What the task asks
Revise the comment thread from "I thought all" to "a side benefit.", changing "boomers" to "older adults".

Document excerpt
====
That Anonymous Coward (profile) says:

Now I don’t use the tik of the toks so I am unsure of 1 little thing…

Media report claiming the threats were made anonymously.

I thought all the tikentokens had the username on the videos & while there are ways to be anonymous online most teenagers, despite being smarter than boomers, wouldn’t bother (or know how) doing them. While an IP isn’t a person locking it into a specific phone really makes it hard to be anonymous (given the huge data scooping happeneing every second of every day).

Dave says:

Because: Mainstream Media Wants Social Media Dead or Dumb

Excellent that you caught this, I noticed too.

This happens because the more social media is discredited, the more value old school media retains. And that’s important because that value is deflating at an unbelievable rate.

The collective strategy in my view is to highlight the dangers of low barrier publishing, as is the case with social media, and to accent its unreliability. That it also provides cheap content is just a side benefit.

ECA (profile) says:

All the world a stage, hope you get it,

ASK something you should know, but leave it up to the Answer from the people.
Decline to Answer, but have an anon, compete with alittle logic. "God said so". or refer to a site that Backs up the THING.
Keep it up over and over… Anyone that read beyond that point CANT fight back, its like 20 people debating 1 person.
====
Supplied material
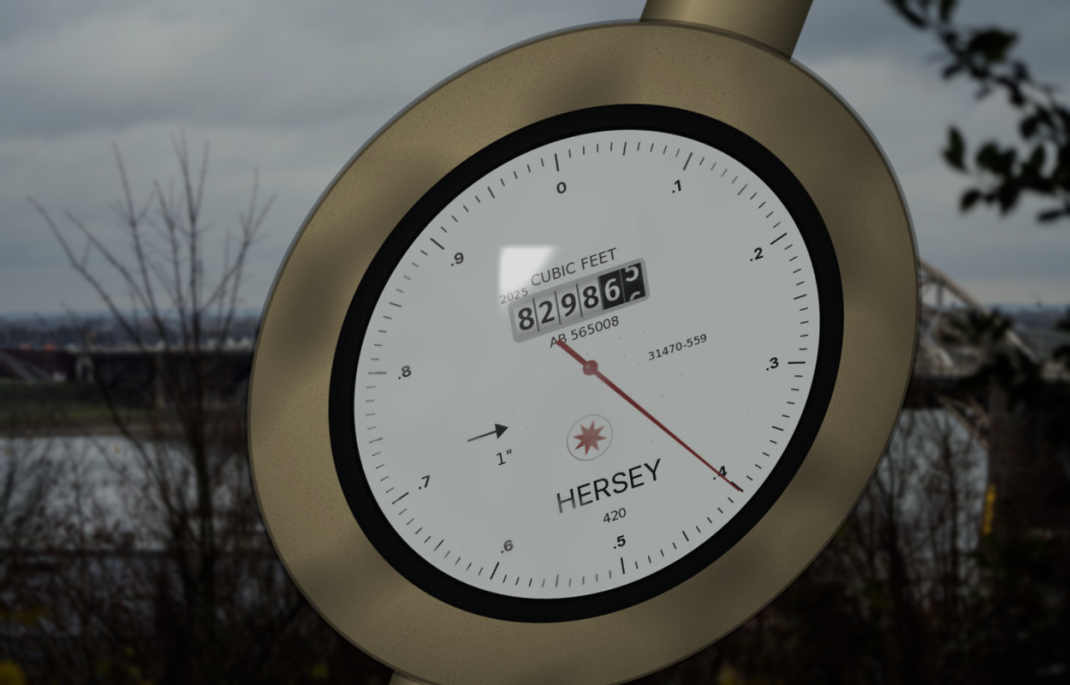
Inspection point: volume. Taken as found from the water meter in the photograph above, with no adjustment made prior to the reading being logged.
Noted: 829865.40 ft³
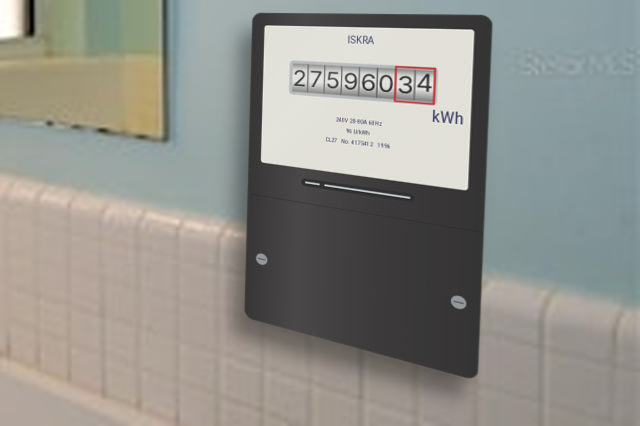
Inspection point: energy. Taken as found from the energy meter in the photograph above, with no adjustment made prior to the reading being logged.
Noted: 275960.34 kWh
====
Response for this exercise
I thought all the tikentokens had the username on the videos & while there are ways to be anonymous online most teenagers, despite being smarter than older adults, wouldn’t bother (or know how) doing them. While an IP isn’t a person locking it into a specific phone really makes it hard to be anonymous (given the huge data scooping happeneing every second of every day).

Dave says:

Because: Mainstream Media Wants Social Media Dead or Dumb

Excellent that you caught this, I noticed too.

This happens because the more social media is discredited, the more value old school media retains. And that’s important because that value is deflating at an unbelievable rate.

The collective strategy in my view is to highlight the dangers of low barrier publishing, as is the case with social media, and to accent its unreliability. That it also provides cheap content is just a side benefit.